Hence, I configured phoenix to show more stackes, and pushed a new release:
config :phoenix, :stacktrace_depth, 20
The Culprit
After seeing the 20 line stacktrace, even that didn’t make sense, lol, but it at least confirmed my suspicion of which function the error was being thrown.
After looking deep and hard at the function, I was finally able to see it .. it was there, as clear as day… The function, which was part of an Ecto.Multi
was handling a Repo.insert
with a with
statement that “suppressed” a certain DB error that detected duplicate purchase receipts… You can’t do that.
You see, if a DB error is thrown during a transaction, the whole transaction is marked as invalid, and you should rollback before you can start querying the db again.
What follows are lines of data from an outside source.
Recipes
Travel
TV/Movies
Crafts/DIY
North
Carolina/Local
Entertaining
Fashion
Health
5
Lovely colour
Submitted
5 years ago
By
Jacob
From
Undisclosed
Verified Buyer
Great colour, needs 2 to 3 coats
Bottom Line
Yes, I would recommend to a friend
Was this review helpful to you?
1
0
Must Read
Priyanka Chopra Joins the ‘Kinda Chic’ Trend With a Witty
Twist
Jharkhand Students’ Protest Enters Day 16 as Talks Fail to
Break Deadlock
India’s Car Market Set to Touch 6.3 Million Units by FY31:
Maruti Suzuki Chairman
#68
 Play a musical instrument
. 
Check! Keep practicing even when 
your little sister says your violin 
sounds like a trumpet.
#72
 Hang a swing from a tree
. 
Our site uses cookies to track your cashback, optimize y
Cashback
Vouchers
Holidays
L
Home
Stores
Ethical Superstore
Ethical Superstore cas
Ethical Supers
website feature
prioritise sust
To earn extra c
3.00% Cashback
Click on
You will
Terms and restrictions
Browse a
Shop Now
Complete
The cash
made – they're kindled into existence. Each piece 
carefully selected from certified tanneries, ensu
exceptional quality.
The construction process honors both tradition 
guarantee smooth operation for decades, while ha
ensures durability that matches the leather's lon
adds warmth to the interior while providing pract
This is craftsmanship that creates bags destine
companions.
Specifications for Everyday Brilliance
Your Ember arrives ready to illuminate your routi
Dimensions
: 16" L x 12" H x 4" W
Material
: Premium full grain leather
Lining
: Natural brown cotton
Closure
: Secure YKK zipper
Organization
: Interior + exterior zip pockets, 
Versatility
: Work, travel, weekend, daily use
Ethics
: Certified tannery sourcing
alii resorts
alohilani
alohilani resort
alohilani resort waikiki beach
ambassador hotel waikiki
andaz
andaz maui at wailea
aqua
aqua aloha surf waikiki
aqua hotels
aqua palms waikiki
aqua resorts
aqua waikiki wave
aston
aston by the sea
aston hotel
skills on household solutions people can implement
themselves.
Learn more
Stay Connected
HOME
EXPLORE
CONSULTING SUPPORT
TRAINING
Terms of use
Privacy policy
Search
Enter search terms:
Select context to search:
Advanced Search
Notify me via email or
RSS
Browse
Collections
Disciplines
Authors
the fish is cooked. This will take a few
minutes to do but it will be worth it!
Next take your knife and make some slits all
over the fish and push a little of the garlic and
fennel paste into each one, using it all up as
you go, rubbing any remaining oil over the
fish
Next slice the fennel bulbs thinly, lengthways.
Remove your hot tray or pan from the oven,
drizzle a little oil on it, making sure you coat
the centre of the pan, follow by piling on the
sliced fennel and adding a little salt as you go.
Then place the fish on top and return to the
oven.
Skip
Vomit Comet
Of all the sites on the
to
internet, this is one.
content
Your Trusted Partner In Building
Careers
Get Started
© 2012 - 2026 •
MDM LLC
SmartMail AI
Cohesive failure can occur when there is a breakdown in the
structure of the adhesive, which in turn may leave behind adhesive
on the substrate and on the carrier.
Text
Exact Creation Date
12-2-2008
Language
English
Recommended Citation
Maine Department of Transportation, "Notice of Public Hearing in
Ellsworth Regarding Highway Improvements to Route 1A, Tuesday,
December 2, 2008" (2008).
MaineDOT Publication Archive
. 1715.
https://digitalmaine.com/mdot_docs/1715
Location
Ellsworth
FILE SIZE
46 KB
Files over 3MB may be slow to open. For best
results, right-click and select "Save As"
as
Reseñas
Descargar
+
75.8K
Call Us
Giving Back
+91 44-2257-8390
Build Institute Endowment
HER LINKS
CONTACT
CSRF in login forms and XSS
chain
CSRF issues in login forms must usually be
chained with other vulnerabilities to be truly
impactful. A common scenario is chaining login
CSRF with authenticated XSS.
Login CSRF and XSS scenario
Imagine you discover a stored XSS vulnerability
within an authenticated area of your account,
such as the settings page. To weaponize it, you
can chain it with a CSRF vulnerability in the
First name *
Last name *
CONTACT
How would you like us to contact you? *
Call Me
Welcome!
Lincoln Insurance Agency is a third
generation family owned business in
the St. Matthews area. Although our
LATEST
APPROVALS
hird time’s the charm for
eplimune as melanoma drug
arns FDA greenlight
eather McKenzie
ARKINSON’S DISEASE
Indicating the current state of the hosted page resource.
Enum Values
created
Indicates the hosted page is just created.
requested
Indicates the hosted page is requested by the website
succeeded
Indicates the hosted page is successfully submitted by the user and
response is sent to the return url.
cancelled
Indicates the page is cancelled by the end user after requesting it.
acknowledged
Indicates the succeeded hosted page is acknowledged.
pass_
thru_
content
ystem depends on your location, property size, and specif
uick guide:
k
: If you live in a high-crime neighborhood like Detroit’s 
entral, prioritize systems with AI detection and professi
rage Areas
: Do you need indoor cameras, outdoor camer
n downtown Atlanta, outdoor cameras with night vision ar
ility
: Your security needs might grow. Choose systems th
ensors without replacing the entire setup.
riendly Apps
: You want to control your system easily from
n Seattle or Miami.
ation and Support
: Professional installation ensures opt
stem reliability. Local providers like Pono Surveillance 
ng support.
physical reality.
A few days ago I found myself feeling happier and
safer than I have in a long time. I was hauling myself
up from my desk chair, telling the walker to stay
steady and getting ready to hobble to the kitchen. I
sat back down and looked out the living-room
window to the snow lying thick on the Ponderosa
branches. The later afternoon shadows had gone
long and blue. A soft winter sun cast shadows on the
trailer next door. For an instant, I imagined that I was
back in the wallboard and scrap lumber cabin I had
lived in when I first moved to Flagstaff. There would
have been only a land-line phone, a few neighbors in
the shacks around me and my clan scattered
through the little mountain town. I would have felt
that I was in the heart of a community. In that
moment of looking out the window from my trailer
The rollback for Ecto.Multi
happens at the end, so I couldn’t suppress this error, unfortunately.
The Solution
Even being away from this code for a freakin year now, I wrote a simple solution that first enumerates the purchases, and filters out duplicates found in the DB. The tests passed from the first try… I was in disbelief.
I changed the function around to break the tests, truly enough, the failed as intended. I kept changing things around just to make sure I’m not missing anything, and nope .. nothing was missing at all. The code simply works. Elixir is the freakin best.